# Plain-text document sources:
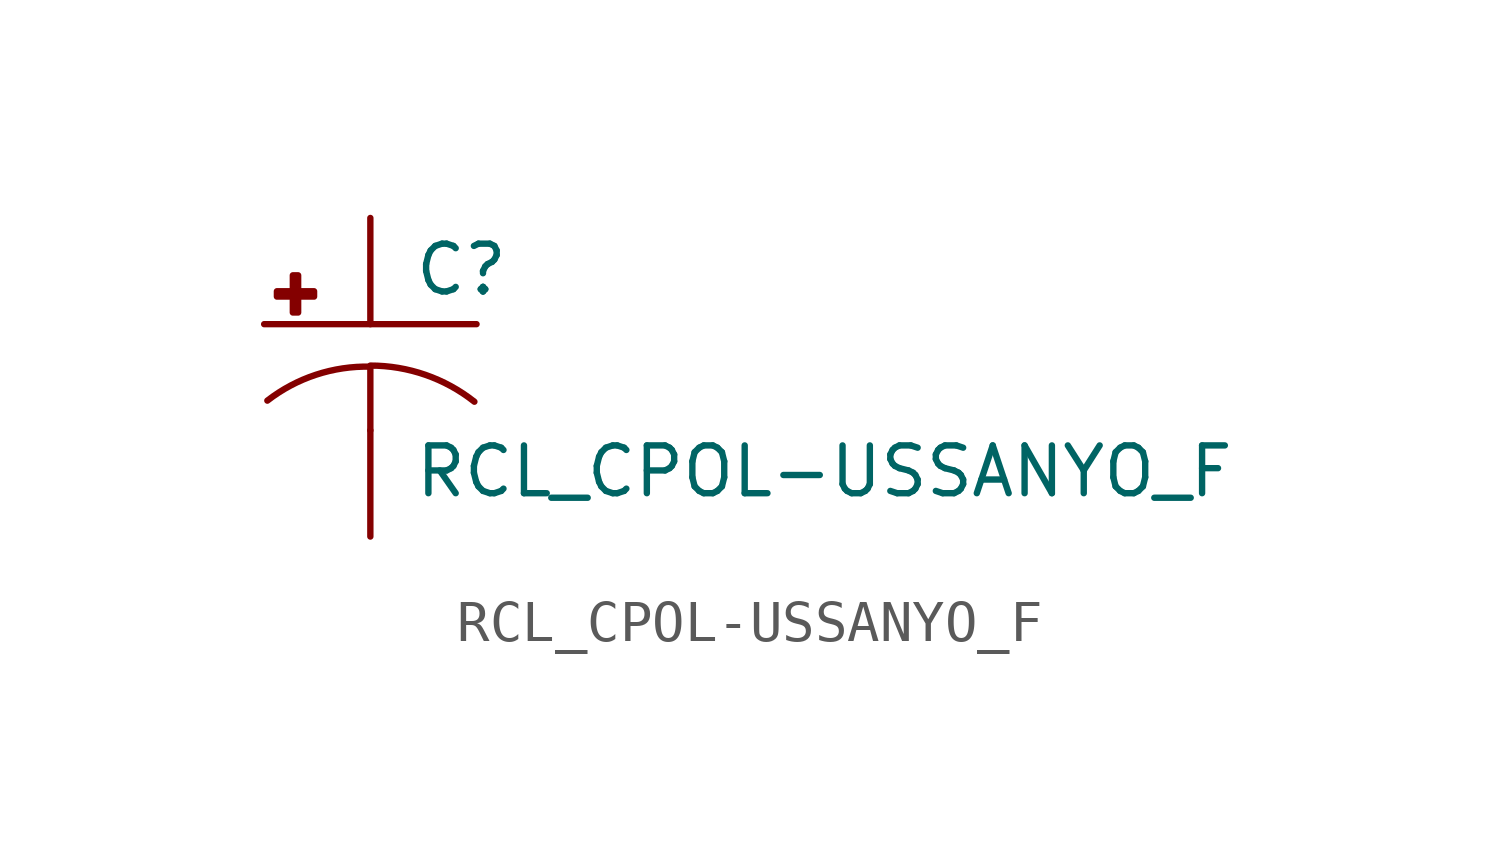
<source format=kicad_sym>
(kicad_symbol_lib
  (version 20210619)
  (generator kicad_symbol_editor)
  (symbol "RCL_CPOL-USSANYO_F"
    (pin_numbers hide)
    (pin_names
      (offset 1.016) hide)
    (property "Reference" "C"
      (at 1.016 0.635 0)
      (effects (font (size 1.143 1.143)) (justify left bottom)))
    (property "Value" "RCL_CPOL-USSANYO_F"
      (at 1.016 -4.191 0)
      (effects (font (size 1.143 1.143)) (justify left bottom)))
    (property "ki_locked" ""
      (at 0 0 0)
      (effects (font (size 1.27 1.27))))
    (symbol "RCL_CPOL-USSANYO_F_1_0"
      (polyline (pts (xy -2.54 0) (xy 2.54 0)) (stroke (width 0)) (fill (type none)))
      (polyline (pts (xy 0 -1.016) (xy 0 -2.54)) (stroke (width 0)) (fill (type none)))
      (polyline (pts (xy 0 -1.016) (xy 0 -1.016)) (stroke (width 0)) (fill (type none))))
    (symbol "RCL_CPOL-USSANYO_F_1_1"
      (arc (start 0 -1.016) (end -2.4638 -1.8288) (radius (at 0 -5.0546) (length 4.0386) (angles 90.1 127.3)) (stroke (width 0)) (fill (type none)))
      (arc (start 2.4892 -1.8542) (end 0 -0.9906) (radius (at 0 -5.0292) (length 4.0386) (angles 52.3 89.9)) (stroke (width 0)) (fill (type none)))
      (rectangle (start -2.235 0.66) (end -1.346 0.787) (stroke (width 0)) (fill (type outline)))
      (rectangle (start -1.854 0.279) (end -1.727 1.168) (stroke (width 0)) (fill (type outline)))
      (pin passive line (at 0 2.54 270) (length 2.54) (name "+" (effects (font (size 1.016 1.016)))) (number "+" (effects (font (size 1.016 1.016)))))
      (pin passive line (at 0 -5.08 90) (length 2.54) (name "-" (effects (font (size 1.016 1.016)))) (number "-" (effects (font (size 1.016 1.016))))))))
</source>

# The problem:
The records above must be repeated in full and exactly, but without any of the pictures.

# Completed exercise:
<source format=kicad_sym>
(kicad_symbol_lib
  (version 20210619)
  (generator kicad_symbol_editor)
  (symbol "RCL_CPOL-USSANYO_F"
    (pin_numbers hide)
    (pin_names
      (offset 1.016) hide)
    (property "Reference" "C"
      (at 1.016 0.635 0)
      (effects (font (size 1.143 1.143)) (justify left bottom)))
    (property "Value" "RCL_CPOL-USSANYO_F"
      (at 1.016 -4.191 0)
      (effects (font (size 1.143 1.143)) (justify left bottom)))
    (property "ki_locked" ""
      (at 0 0 0)
      (effects (font (size 1.27 1.27))))
    (symbol "RCL_CPOL-USSANYO_F_1_0"
      (polyline (pts (xy -2.54 0) (xy 2.54 0)) (stroke (width 0)) (fill (type none)))
      (polyline (pts (xy 0 -1.016) (xy 0 -2.54)) (stroke (width 0)) (fill (type none)))
      (polyline (pts (xy 0 -1.016) (xy 0 -1.016)) (stroke (width 0)) (fill (type none))))
    (symbol "RCL_CPOL-USSANYO_F_1_1"
      (arc (start 0 -1.016) (end -2.4638 -1.8288) (radius (at 0 -5.0546) (length 4.0386) (angles 90.1 127.3)) (stroke (width 0)) (fill (type none)))
      (arc (start 2.4892 -1.8542) (end 0 -0.9906) (radius (at 0 -5.0292) (length 4.0386) (angles 52.3 89.9)) (stroke (width 0)) (fill (type none)))
      (rectangle (start -2.235 0.66) (end -1.346 0.787) (stroke (width 0)) (fill (type outline)))
      (rectangle (start -1.854 0.279) (end -1.727 1.168) (stroke (width 0)) (fill (type outline)))
      (pin passive line (at 0 2.54 270) (length 2.54) (name "+" (effects (font (size 1.016 1.016)))) (number "+" (effects (font (size 1.016 1.016)))))
      (pin passive line (at 0 -5.08 90) (length 2.54) (name "-" (effects (font (size 1.016 1.016)))) (number "-" (effects (font (size 1.016 1.016))))))))
</source>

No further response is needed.